**Task details**
Every entry below is to be retyped exactly as it appears.

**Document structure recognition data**
○ ○ ○

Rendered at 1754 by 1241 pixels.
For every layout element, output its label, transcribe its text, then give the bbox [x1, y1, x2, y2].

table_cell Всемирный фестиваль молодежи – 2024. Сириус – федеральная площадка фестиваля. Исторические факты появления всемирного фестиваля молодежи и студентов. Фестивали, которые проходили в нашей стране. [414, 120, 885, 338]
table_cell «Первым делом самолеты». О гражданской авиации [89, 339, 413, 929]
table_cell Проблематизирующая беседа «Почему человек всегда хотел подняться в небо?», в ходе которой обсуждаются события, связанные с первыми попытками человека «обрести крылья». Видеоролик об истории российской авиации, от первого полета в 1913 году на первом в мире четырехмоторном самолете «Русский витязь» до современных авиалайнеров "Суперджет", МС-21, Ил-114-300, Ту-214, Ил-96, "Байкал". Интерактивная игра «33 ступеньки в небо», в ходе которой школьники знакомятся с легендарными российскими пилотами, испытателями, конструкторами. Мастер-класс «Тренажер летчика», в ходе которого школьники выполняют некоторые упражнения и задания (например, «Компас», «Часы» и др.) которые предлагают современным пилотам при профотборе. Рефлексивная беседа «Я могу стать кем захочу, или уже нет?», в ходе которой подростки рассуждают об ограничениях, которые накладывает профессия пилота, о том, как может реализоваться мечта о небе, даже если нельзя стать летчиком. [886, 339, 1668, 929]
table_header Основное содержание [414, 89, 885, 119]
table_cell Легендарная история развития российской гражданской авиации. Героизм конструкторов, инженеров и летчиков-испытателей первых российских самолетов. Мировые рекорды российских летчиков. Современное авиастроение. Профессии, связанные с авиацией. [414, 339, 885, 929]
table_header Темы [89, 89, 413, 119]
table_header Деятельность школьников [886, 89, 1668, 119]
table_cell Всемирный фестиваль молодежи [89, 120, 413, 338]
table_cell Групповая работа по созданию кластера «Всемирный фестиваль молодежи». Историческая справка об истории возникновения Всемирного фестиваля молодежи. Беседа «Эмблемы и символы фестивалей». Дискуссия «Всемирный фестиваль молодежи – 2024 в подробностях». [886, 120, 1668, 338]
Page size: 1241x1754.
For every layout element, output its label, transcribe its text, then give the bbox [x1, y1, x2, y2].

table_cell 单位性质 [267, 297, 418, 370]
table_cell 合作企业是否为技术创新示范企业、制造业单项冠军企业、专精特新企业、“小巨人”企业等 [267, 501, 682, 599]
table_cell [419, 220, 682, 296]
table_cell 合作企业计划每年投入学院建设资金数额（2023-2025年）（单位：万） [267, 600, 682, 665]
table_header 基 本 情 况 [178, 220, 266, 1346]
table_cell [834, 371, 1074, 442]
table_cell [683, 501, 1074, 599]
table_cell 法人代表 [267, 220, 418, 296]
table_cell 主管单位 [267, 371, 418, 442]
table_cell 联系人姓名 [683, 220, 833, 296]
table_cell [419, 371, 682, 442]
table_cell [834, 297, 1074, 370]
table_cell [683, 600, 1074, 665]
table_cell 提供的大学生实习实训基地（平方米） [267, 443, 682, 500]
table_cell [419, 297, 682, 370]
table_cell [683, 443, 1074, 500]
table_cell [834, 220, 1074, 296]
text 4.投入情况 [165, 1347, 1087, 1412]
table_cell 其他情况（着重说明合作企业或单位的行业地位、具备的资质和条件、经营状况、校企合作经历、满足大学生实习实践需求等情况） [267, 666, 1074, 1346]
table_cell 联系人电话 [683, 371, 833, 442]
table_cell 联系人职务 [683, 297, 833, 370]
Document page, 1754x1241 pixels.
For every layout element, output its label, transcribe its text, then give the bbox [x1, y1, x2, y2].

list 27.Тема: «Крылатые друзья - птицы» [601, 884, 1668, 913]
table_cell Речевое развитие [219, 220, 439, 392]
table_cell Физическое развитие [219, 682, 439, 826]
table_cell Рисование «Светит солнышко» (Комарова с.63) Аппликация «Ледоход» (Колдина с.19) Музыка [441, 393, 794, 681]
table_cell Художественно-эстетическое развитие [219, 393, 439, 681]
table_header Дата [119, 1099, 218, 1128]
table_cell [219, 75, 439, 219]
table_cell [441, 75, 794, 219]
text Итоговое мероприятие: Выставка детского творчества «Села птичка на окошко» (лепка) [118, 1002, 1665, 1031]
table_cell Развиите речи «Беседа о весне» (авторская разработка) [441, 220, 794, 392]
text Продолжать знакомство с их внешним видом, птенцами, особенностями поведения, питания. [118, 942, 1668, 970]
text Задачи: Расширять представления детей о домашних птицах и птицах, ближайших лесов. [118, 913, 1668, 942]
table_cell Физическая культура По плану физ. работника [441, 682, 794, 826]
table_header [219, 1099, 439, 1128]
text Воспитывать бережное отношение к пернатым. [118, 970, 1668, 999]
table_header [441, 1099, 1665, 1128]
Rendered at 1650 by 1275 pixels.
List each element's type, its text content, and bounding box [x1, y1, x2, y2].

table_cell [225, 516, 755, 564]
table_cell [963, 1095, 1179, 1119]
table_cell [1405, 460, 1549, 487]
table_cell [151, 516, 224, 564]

○ ○ ○

**Your solution**
Rendered at 1754 by 1241 pixels.
For every layout element, output its label, transcribe its text, then give the bbox [x1, y1, x2, y2].

table_cell Всемирный фестиваль молодежи – 2024. Сириус – федеральная площадка фестиваля. Исторические факты появления всемирного фестиваля молодежи и студентов. Фестивали, которые проходили в нашей стране. [414, 120, 885, 338]
table_cell «Первым делом самолеты». О гражданской авиации [89, 339, 413, 929]
table_cell Проблематизирующая беседа «Почему человек всегда хотел подняться в небо?», в ходе которой обсуждаются события, связанные с первыми попытками человека «обрести крылья». Видеоролик об истории российской авиации, от первого полета в 1913 году на первом в мире четырехмоторном самолете «Русский витязь» до современных авиалайнеров "Суперджет", МС-21, Ил-114-300, Ту-214, Ил-96, "Байкал". Интерактивная игра «33 ступеньки в небо», в ходе которой школьники знакомятся с легендарными российскими пилотами, испытателями, конструкторами. Мастер-класс «Тренажер летчика», в ходе которого школьники выполняют некоторые упражнения и задания (например, «Компас», «Часы» и др.) которые предлагают современным пилотам при профотборе. Рефлексивная беседа «Я могу стать кем захочу, или уже нет?», в ходе которой подростки рассуждают об ограничениях, которые накладывает профессия пилота, о том, как может реализоваться мечта о небе, даже если нельзя стать летчиком. [886, 339, 1668, 929]
table_header Основное содержание [414, 89, 885, 119]
table_cell Легендарная история развития российской гражданской авиации. Героизм конструкторов, инженеров и летчиков-испытателей первых российских самолетов. Мировые рекорды российских летчиков. Современное авиастроение. Профессии, связанные с авиацией. [414, 339, 885, 929]
table_header Темы [89, 89, 413, 119]
table_header Деятельность школьников [886, 89, 1668, 119]
table_cell Всемирный фестиваль молодежи [89, 120, 413, 338]
table_cell Групповая работа по созданию кластера «Всемирный фестиваль молодежи». Историческая справка об истории возникновения Всемирного фестиваля молодежи. Беседа «Эмблемы и символы фестивалей». Дискуссия «Всемирный фестиваль молодежи – 2024 в подробностях». [886, 120, 1668, 338]
Page size: 1241x1754.
For every layout element, output its label, transcribe its text, then give the bbox [x1, y1, x2, y2].

table_cell 单位性质 [267, 297, 418, 370]
table_cell 合作企业是否为技术创新示范企业、制造业单项冠军企业、专精特新企业、“小巨人”企业等 [267, 501, 682, 599]
table_cell [419, 220, 682, 296]
table_cell 合作企业计划每年投入学院建设资金数额（2023-2025年）（单位：万） [267, 600, 682, 665]
table_header 基 本 情 况 [178, 220, 266, 1346]
table_cell [834, 371, 1074, 442]
table_cell [683, 501, 1074, 599]
table_cell 法人代表 [267, 220, 418, 296]
table_cell 主管单位 [267, 371, 418, 442]
table_cell 联系人姓名 [683, 220, 833, 296]
table_cell [419, 371, 682, 442]
table_cell [834, 297, 1074, 370]
table_cell [683, 600, 1074, 665]
table_cell 提供的大学生实习实训基地（平方米） [267, 443, 682, 500]
table_cell [419, 297, 682, 370]
table_cell [683, 443, 1074, 500]
table_cell [834, 220, 1074, 296]
text 4.投入情况 [165, 1347, 1087, 1412]
table_cell 其他情况（着重说明合作企业或单位的行业地位、具备的资质和条件、经营状况、校企合作经历、满足大学生实习实践需求等情况） [267, 666, 1074, 1346]
table_cell 联系人电话 [683, 371, 833, 442]
table_cell 联系人职务 [683, 297, 833, 370]
Document page, 1754x1241 pixels.
For every layout element, output its label, transcribe its text, then give the bbox [x1, y1, x2, y2].

list 27.Тема: «Крылатые друзья - птицы» [601, 884, 1668, 913]
table_cell Речевое развитие [219, 220, 439, 392]
table_cell Физическое развитие [219, 682, 439, 826]
table_cell Рисование «Светит солнышко» (Комарова с.63) Аппликация «Ледоход» (Колдина с.19) Музыка [441, 393, 794, 681]
table_cell Художественно-эстетическое развитие [219, 393, 439, 681]
table_header Дата [119, 1099, 218, 1128]
table_cell [219, 75, 439, 219]
table_cell [441, 75, 794, 219]
text Итоговое мероприятие: Выставка детского творчества «Села птичка на окошко» (лепка) [118, 1002, 1665, 1031]
table_cell Развиите речи «Беседа о весне» (авторская разработка) [441, 220, 794, 392]
text Продолжать знакомство с их внешним видом, птенцами, особенностями поведения, питания. [118, 942, 1668, 970]
text Задачи: Расширять представления детей о домашних птицах и птицах, ближайших лесов. [118, 913, 1668, 942]
table_cell Физическая культура По плану физ. работника [441, 682, 794, 826]
table_header [219, 1099, 439, 1128]
text Воспитывать бережное отношение к пернатым. [118, 970, 1668, 999]
table_header [441, 1099, 1665, 1128]
Rendered at 1650 by 1275 pixels.
List each element's type, its text content, and bounding box [x1, y1, x2, y2].

table_cell [225, 516, 755, 564]
table_cell [963, 1095, 1179, 1119]
table_cell [1405, 460, 1549, 487]
table_cell [151, 516, 224, 564]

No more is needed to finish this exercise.